**GIVEN TEXT:**
* Begin *
JUNE 1933 RUTH ST. DENIS, MANSFIELD THEATRE, APRIL 23-30 BY JOSEPH ARNOLD Miss St. Denis presented her familiar dances of East India and the Far East, assisted by pupils from the Denishawn School. The opening number at the first concert was The Purdah, which she danced originally at the Hudson Theatre in 1906. Twenty-seven years ago! An amazing span for a dancer who is today still an incomparable artist....

Interest in multicultural dance is not new.

NOVEMBER 1933 UDAY SHAN-KAR, CARNEGIE HALL, OCTOBER 21 BY JOSEPH ARNOLD Shan-Kar's dancing is by now well-known in this country. He opened the present dancing season with three concerts in Carnegie Hall and drew the usual enthusiastic audiences.

Some critics made a point of commenting on new dances Shan-Kar presented, designating them good or bad. An Occidental commentator of the Hindu dance must be astonishingly learned in Oriental lore to understand whether one of Shan-Kar's dances is better than another. Hindu dancing, like so much other dancing of primitive derivation, is a dance of signs and symbols, and is generally incomprehensible to the Occidental spectator....

Martha Graham was ever-present on the concert stage. In this review Arnold wondered why she was so prominent; he later come to appreciate her greatness.

JANUARY 1934 MARTHA GRAHAM, GUILD THEATRE, NOVEMBER 19 BY JOSEPH ARNOLD Whatever may be the ultimate judgment on Martha Graham's dancing, historians will be obliged to state that in the year 1933, as in the years 1932 and 1931, this Martha Graham was the leading dancer in America....

And who is this Martha Graham that has made herself such an idol? A very homely girl, a face like a death's head, white and bony. The body hard to define beneath her costumes, but giving no suggestion of attractiveness. In her art she radiates none of the emotional or sexual warmth associated with all the great dancers heretofore, even Mary Wigman....

Miss Graham is always the priestess and the stage is a temple. She dances as though in subjugation to a deity....

The May 1936 issue included the first review The American Dancer ran from abroad -- an unsigned review of La Meri in London. In the same issue Dorathi Bock Pierre reviewed Lester Horton, one of the pioneers of dance in California.

MAY 1936 HORTON DANCE GROUP, FIGUEROA PLAYHOUSE, LA., MARCH 21. UNDER AUSPICES OF THE NEW DANCE LEAGUE BY DORATHI BOCK PIERRE ...It is remarkable and a very heartening thing to see how Mr. Horton and his group have improved since their last concert. The numbers he repeated have all been immeasurably improved, in formation, technique, and conception. True, he is using his dances as propaganda, but they are now good dances in themselves....

Bella Lewitzky, who had been in the first concert in secondary parts, projected herself in this performance and shows promise of becoming a really fine dancer of the modern school....

Dance Magazine was founded under that title with Paul Milton as editor and Arnold (whose byline had changed to Joseph Arnold Kaye) as critic. Martha Graham was pictured on the cover of the issue dated v. 1, no. 1, October 1936, which included a review of one of Doris Humphrey's greatest works.
* End *
**DATASET EXTRACT:**
* Begin *
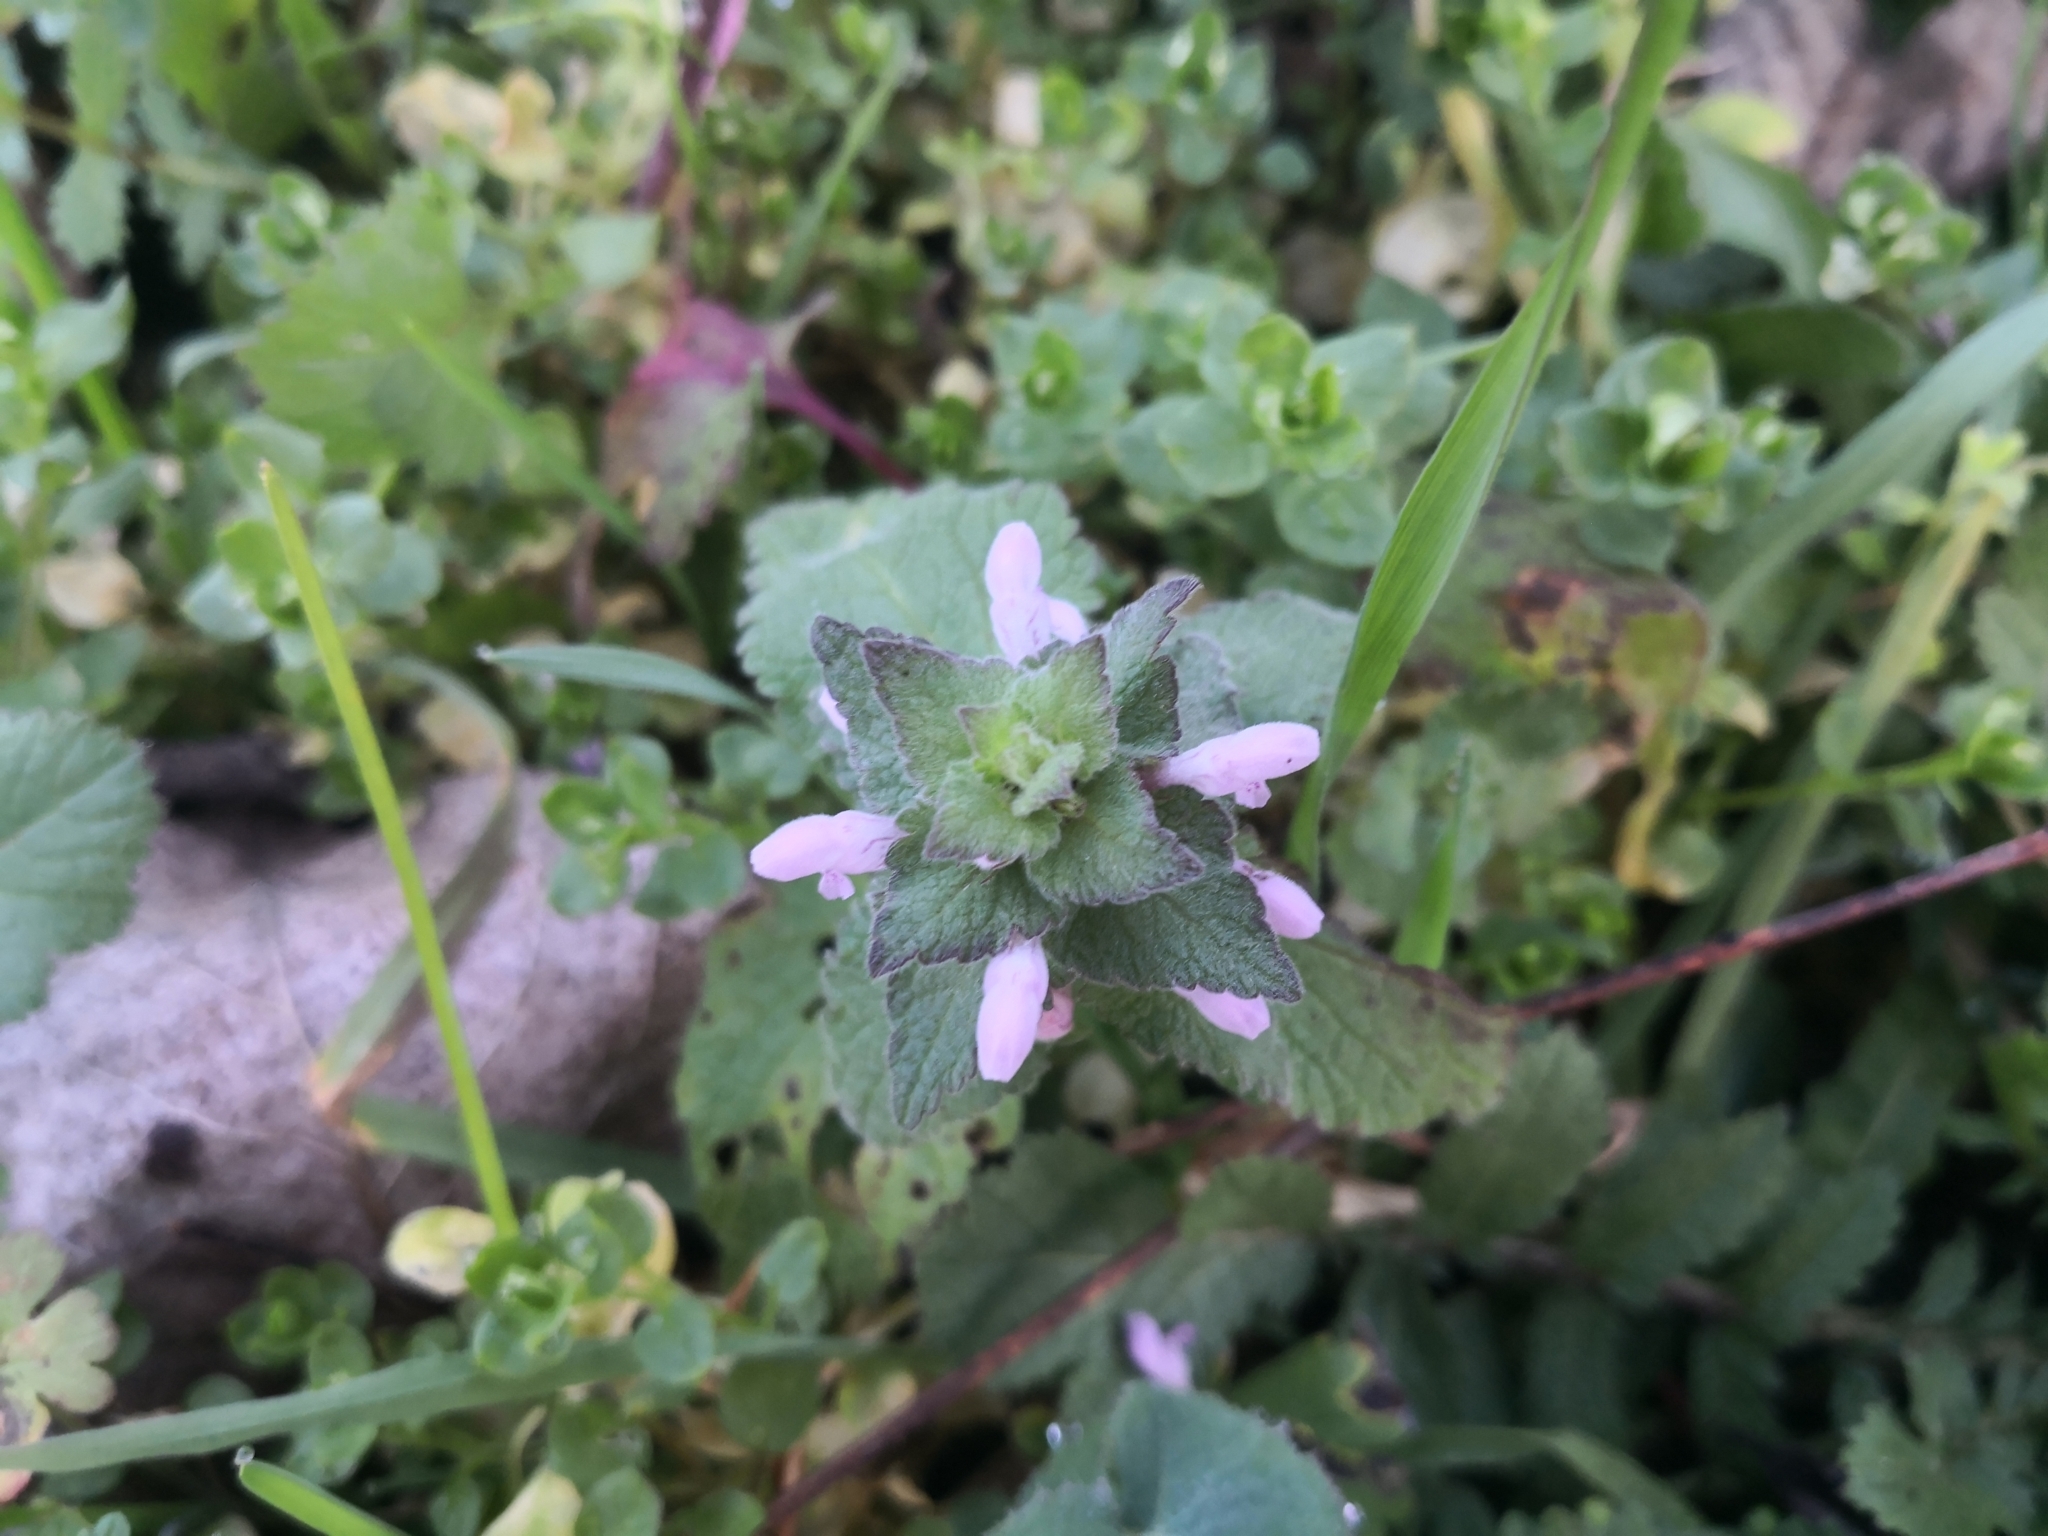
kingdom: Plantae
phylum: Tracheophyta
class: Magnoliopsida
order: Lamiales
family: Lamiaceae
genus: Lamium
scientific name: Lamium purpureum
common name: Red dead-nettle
* End *
* Begin *
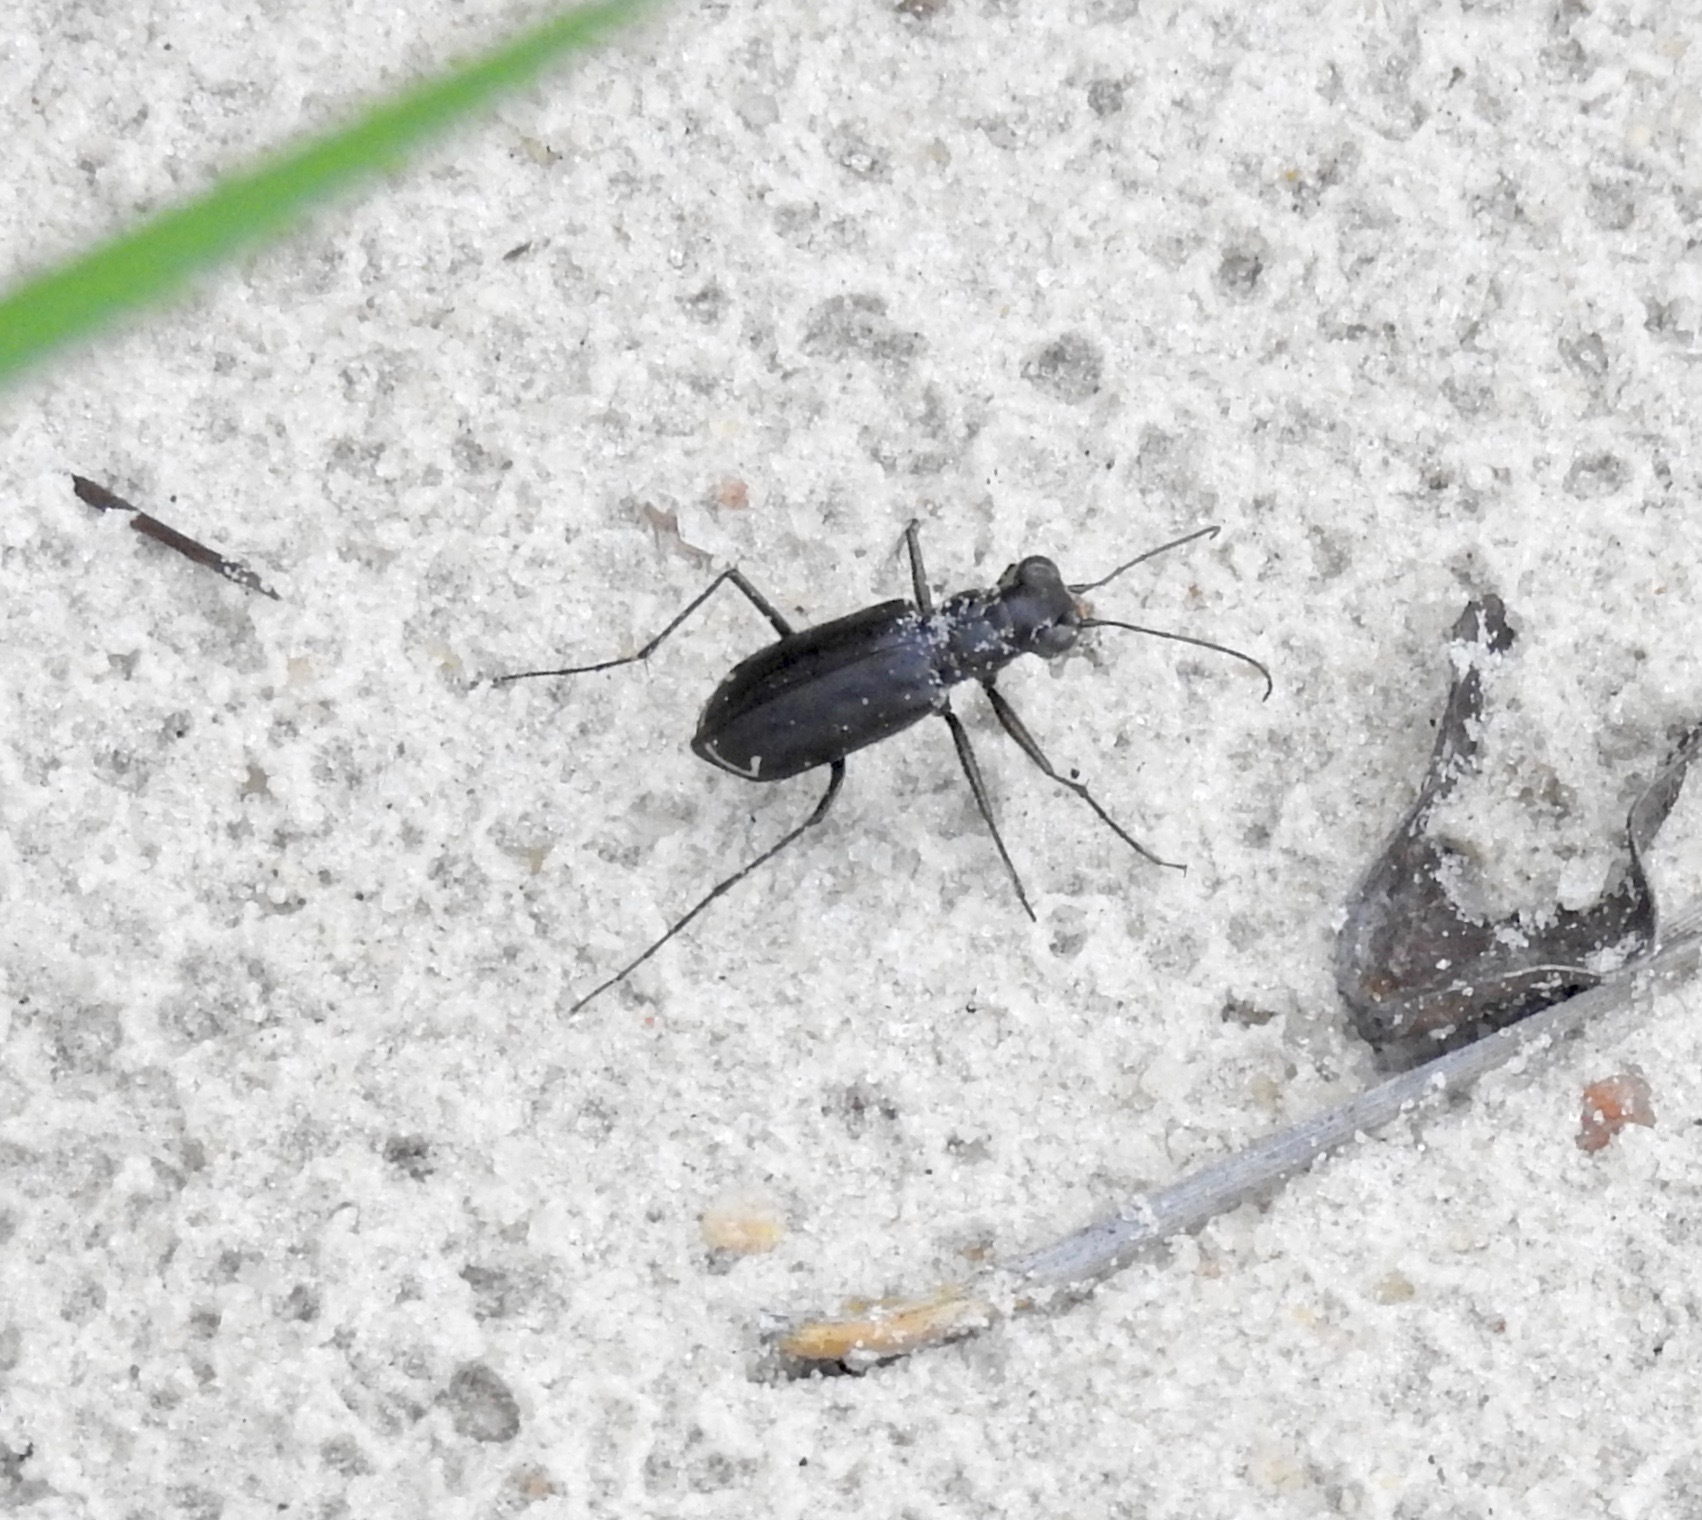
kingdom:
* End *
**TASK OBJECTIVE:** Decide whether each statement below agrees with the dance reviews text, answering yes or no and quoting the deciding words. (a) Ruth St. Denis first danced The Purdah at the Hudson Theatre in 1906. (b) Shan-Kar gave a single concert at Carnegie Hall. (c) Bella Lewitzky had leading parts in the Horton group's first concert.

**RESPONSE TO THIS EXERCISE:**
(a) Yes: "which she danced originally at the Hudson Theatre in 1906"
(b) No: "He opened the present dancing season with three concerts in Carnegie Hall"
(c) No: "who had been in the first concert in secondary parts"